Work instruction: Exactly as written, return the entries below, minus any pictures.

[[ Information shown open ]]

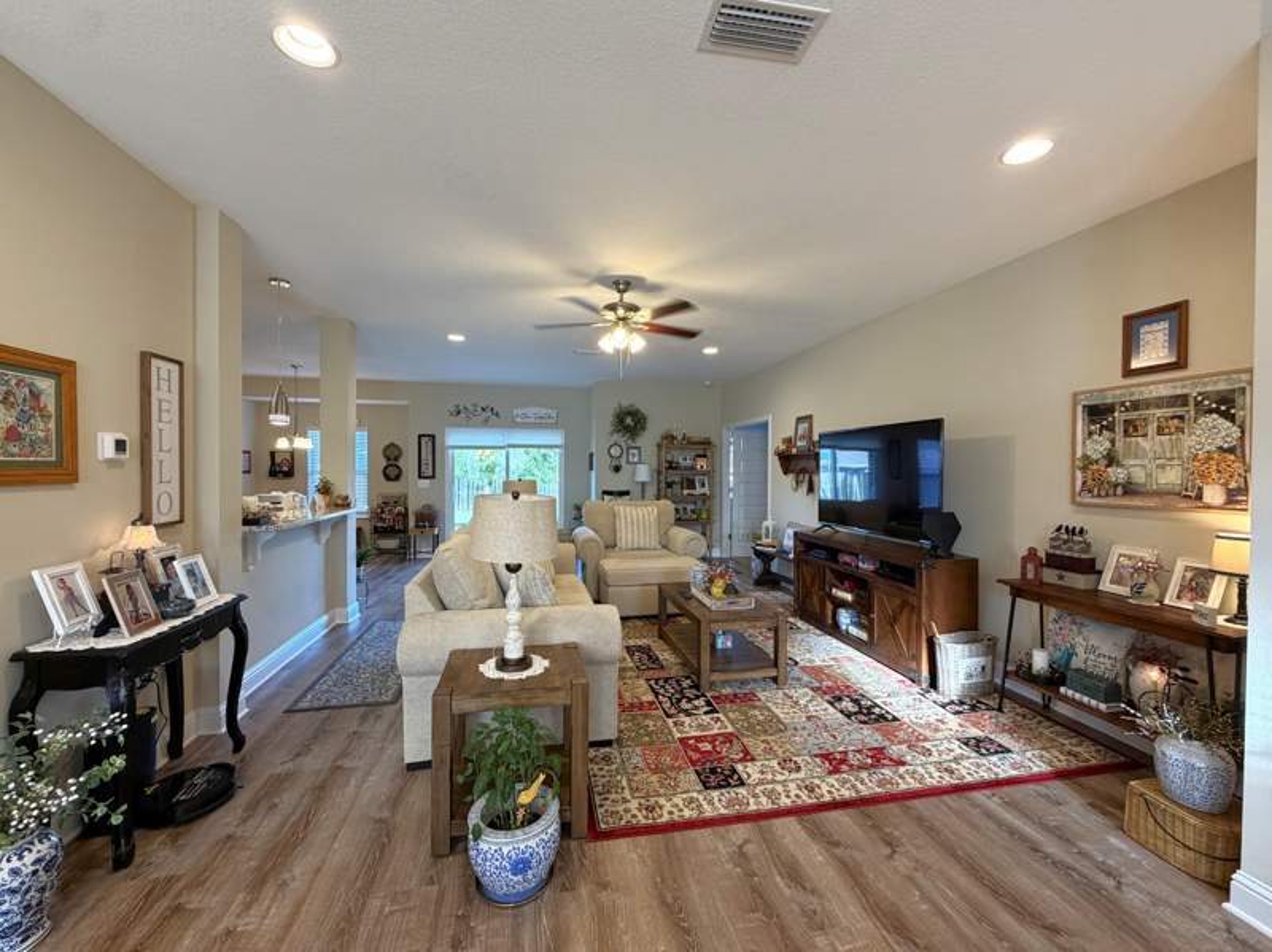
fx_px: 514
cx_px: 636
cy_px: 476
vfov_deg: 85.6
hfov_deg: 102.1
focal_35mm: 14
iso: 200
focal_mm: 2.22
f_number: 2.2
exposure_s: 1/60
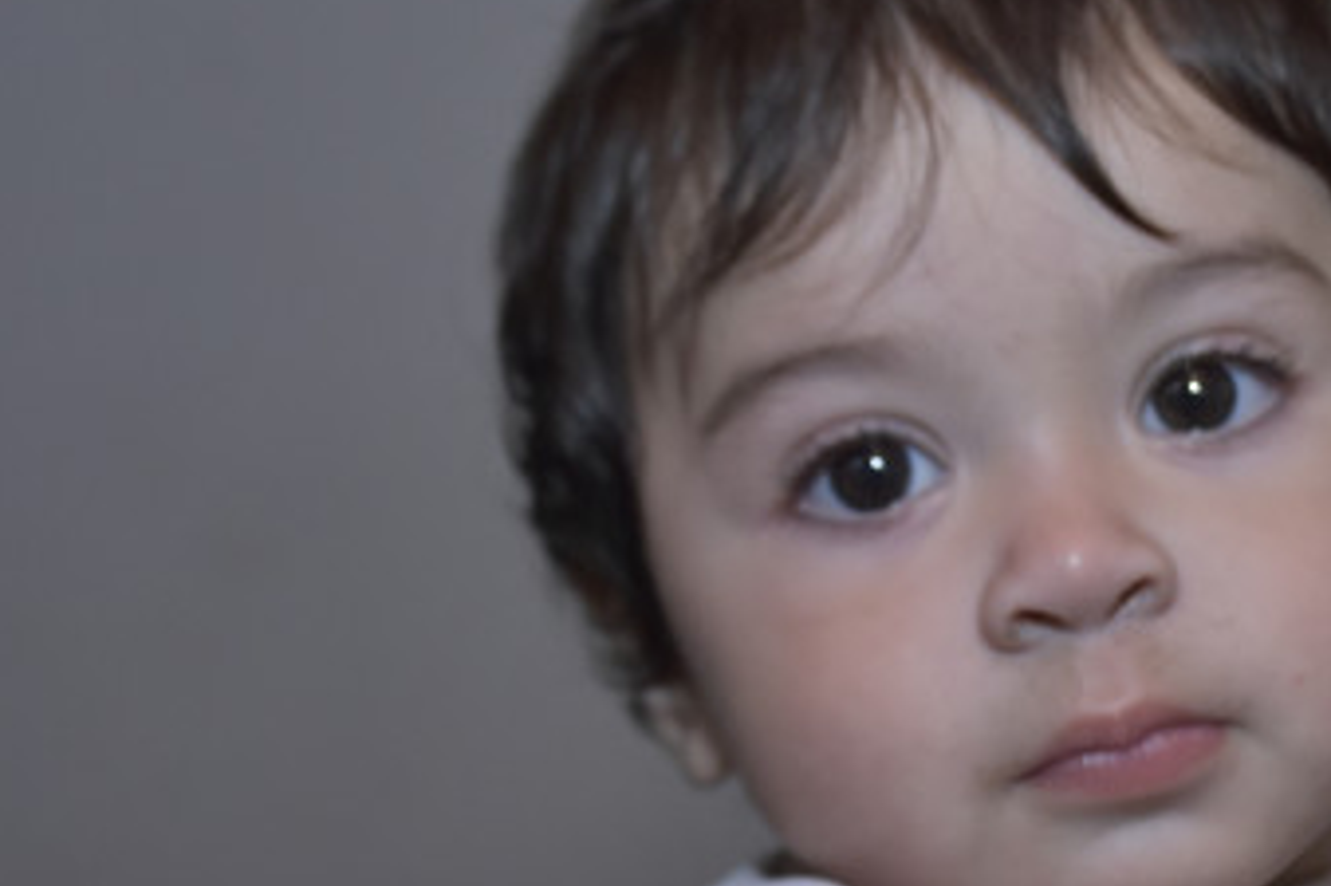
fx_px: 3991
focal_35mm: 108
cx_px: 1020
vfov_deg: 12.7
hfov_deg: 18.8
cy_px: 561
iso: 800
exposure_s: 1/160
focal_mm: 38
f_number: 5.6
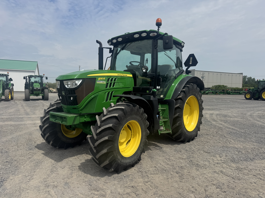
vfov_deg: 56.8
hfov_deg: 71.6
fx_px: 184
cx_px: 132
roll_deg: -1.1
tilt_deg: -2.8
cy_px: 99
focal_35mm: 24
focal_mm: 6.76
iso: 80
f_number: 1.78
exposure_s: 1/7937
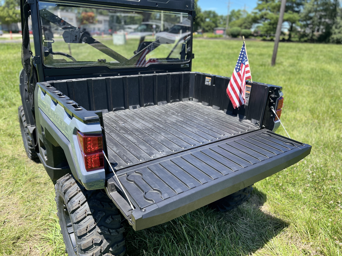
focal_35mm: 26
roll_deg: -0.8
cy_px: 128
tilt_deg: -20.7
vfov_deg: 53.1
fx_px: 257
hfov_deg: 67.3
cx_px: 171
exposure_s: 1/1344
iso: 50
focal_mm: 5.7
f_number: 1.5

[[ Information shown closed ]]

Response:
fx_px: 514
cx_px: 636
cy_px: 476
vfov_deg: 85.6
hfov_deg: 102.1
focal_35mm: 14
iso: 200
focal_mm: 2.22
f_number: 2.2
exposure_s: 1/60
fx_px: 3991
focal_35mm: 108
cx_px: 1020
vfov_deg: 12.7
hfov_deg: 18.8
cy_px: 561
iso: 800
exposure_s: 1/160
focal_mm: 38
f_number: 5.6
vfov_deg: 56.8
hfov_deg: 71.6
fx_px: 184
cx_px: 132
roll_deg: -1.1
tilt_deg: -2.8
cy_px: 99
focal_35mm: 24
focal_mm: 6.76
iso: 80
f_number: 1.78
exposure_s: 1/7937
focal_35mm: 26
roll_deg: -0.8
cy_px: 128
tilt_deg: -20.7
vfov_deg: 53.1
fx_px: 257
hfov_deg: 67.3
cx_px: 171
exposure_s: 1/1344
iso: 50
focal_mm: 5.7
f_number: 1.5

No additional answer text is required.